The task
Please reproduce the rows without any change, starting at the one that contains "left shoulder: (881, 424, -7)" and ending at the one that contains "right ankle: (115, 474, 18)", both included.

Records for this exercise
# # # # #
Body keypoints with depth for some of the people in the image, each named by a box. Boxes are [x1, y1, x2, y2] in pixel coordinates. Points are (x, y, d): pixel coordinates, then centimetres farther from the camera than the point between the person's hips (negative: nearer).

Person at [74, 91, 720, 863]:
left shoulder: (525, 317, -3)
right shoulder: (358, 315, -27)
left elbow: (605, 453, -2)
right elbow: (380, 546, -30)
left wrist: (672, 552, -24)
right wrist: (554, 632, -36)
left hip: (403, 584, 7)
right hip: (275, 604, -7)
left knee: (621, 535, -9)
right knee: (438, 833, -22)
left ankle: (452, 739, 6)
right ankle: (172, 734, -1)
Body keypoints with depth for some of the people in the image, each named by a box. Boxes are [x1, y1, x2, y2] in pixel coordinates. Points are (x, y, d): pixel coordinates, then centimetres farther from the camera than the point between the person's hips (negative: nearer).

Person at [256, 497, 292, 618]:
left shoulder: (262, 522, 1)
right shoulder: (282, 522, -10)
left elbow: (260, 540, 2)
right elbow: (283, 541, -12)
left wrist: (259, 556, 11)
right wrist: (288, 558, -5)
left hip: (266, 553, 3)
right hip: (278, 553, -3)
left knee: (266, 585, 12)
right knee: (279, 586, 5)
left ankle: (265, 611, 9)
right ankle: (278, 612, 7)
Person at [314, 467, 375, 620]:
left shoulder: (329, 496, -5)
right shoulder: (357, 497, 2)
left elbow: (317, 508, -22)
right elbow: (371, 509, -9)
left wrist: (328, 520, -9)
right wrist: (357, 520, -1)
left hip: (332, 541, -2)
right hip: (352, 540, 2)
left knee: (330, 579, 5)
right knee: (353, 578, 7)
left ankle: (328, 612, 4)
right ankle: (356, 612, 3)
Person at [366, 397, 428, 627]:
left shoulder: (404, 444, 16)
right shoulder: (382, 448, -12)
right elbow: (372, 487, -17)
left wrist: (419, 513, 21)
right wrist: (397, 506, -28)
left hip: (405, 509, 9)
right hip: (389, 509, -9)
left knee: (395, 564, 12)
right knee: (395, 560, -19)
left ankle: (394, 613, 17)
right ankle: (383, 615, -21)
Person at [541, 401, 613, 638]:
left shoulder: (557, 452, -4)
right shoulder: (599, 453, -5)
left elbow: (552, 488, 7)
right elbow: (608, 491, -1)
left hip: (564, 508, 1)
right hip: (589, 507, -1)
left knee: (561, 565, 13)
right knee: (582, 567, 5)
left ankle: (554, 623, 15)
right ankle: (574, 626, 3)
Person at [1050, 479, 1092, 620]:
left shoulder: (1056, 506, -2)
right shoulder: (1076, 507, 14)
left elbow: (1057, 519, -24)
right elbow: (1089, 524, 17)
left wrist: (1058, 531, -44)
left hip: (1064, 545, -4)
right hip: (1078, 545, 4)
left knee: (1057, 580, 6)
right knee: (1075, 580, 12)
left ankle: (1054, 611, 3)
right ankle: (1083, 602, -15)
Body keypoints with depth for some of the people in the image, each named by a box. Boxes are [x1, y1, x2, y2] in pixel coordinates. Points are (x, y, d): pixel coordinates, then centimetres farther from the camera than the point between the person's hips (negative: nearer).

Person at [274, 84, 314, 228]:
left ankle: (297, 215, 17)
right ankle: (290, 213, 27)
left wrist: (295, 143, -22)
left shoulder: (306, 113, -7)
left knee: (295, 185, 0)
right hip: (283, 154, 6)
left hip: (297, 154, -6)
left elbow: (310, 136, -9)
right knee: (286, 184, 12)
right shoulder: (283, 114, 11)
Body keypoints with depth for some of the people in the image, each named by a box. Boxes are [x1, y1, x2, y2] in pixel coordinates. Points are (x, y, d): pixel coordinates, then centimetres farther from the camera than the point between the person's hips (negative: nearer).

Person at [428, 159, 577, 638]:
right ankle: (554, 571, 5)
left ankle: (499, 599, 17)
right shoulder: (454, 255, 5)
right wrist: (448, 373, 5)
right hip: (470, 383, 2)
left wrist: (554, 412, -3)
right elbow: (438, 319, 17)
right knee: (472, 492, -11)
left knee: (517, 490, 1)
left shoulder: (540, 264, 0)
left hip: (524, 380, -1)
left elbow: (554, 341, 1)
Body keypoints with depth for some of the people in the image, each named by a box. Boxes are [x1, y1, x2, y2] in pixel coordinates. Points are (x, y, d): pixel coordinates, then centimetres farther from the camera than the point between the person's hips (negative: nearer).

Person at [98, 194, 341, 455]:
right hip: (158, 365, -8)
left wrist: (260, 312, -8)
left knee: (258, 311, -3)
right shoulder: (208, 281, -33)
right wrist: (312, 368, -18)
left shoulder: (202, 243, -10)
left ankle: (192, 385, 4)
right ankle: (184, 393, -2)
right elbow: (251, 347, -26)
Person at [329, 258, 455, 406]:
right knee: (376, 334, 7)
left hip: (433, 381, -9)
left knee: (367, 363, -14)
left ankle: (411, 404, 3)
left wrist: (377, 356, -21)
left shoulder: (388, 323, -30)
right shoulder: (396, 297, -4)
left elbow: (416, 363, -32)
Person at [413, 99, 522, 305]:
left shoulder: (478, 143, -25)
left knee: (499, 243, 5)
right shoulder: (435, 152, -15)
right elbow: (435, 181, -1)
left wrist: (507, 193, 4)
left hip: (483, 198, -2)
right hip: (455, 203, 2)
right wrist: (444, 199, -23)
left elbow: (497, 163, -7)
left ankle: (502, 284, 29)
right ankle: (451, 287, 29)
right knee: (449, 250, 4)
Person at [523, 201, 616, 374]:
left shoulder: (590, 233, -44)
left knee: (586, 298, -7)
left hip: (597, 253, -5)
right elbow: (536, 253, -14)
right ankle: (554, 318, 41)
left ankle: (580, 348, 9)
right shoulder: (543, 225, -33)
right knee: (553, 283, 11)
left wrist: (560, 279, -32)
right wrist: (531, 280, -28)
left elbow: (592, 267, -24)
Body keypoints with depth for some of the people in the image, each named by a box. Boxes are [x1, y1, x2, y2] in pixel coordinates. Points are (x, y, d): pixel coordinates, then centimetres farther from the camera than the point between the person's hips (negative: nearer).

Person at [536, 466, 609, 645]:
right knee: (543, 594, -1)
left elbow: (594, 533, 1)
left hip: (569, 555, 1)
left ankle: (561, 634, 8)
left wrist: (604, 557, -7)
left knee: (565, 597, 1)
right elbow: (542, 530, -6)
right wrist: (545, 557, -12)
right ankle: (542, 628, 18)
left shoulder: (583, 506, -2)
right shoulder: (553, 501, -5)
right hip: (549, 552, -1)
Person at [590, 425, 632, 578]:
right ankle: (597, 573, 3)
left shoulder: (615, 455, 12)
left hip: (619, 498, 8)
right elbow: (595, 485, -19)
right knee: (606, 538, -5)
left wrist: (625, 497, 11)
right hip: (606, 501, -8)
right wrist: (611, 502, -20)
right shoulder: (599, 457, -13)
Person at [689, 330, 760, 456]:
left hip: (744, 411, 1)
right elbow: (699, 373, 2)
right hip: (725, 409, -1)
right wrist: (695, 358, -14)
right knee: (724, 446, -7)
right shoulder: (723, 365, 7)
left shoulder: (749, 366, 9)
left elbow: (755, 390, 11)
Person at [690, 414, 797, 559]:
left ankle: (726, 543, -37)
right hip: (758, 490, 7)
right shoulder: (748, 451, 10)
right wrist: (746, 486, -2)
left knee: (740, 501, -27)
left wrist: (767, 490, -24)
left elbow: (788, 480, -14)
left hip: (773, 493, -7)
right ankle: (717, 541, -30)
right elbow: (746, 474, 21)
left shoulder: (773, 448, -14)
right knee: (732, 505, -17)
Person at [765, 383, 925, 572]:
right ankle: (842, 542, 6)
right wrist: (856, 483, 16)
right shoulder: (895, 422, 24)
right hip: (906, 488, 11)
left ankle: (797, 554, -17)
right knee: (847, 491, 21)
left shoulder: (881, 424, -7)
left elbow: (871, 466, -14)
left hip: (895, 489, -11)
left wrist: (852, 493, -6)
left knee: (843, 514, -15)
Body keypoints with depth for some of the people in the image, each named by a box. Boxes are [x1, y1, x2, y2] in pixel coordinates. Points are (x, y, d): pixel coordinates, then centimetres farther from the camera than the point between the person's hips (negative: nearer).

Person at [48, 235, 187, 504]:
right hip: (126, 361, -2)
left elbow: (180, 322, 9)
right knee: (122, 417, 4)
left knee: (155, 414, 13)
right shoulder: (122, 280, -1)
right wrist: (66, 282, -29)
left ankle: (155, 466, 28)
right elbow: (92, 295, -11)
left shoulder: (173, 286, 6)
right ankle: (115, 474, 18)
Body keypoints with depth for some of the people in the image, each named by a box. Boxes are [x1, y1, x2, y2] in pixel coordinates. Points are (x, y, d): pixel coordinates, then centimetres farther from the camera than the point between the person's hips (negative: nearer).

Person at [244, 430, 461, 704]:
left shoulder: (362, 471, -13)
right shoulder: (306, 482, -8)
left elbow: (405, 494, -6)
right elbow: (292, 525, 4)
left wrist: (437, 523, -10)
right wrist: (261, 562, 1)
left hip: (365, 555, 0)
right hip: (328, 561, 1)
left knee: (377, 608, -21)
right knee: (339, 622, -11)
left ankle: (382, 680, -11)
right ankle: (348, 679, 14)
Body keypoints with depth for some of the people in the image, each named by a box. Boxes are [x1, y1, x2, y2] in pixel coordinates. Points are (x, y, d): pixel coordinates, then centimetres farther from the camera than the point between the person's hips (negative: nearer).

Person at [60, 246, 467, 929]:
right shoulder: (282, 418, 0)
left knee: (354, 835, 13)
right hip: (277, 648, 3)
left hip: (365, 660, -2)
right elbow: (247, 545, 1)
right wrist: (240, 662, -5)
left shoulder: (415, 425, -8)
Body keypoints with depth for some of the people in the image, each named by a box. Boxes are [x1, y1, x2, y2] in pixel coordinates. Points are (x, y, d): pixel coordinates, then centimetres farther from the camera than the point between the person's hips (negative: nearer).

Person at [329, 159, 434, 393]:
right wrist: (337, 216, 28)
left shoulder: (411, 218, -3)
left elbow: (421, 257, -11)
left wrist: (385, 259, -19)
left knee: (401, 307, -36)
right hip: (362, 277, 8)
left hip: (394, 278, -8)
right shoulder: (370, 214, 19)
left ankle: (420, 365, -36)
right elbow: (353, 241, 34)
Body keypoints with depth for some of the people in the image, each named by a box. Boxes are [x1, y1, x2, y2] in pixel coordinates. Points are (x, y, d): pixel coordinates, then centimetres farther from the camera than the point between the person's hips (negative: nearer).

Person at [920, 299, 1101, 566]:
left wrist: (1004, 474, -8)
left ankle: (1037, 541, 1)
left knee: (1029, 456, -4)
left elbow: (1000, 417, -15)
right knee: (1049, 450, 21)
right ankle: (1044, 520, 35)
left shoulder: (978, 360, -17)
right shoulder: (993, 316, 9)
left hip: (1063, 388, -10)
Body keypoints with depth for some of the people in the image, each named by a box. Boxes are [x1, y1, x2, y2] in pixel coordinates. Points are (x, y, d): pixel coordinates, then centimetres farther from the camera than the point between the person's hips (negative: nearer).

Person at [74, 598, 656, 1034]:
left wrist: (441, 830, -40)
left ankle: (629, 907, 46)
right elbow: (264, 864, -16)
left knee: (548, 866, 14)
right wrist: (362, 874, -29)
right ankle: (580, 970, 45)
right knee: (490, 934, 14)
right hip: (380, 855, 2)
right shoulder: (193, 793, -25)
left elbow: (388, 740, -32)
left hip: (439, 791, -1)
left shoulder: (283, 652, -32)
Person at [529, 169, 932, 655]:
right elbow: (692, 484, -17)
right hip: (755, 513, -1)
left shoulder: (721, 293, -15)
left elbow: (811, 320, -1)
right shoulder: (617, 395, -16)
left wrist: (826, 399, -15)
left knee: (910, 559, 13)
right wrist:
# # # # #
Your solution
left shoulder: (881, 424, -7)
left elbow: (871, 466, -14)
left hip: (895, 489, -11)
left wrist: (852, 493, -6)
left knee: (843, 514, -15)
Body keypoints with depth for some of the people in the image, each named by a box. Boxes are [x1, y1, x2, y2] in pixel coordinates. Points are (x, y, d): pixel coordinates, then centimetres farther from the camera than the point between the person's hips (negative: nearer).

Person at [48, 235, 187, 504]:
right hip: (126, 361, -2)
left elbow: (180, 322, 9)
right knee: (122, 417, 4)
left knee: (155, 414, 13)
right shoulder: (122, 280, -1)
right wrist: (66, 282, -29)
left ankle: (155, 466, 28)
right elbow: (92, 295, -11)
left shoulder: (173, 286, 6)
right ankle: (115, 474, 18)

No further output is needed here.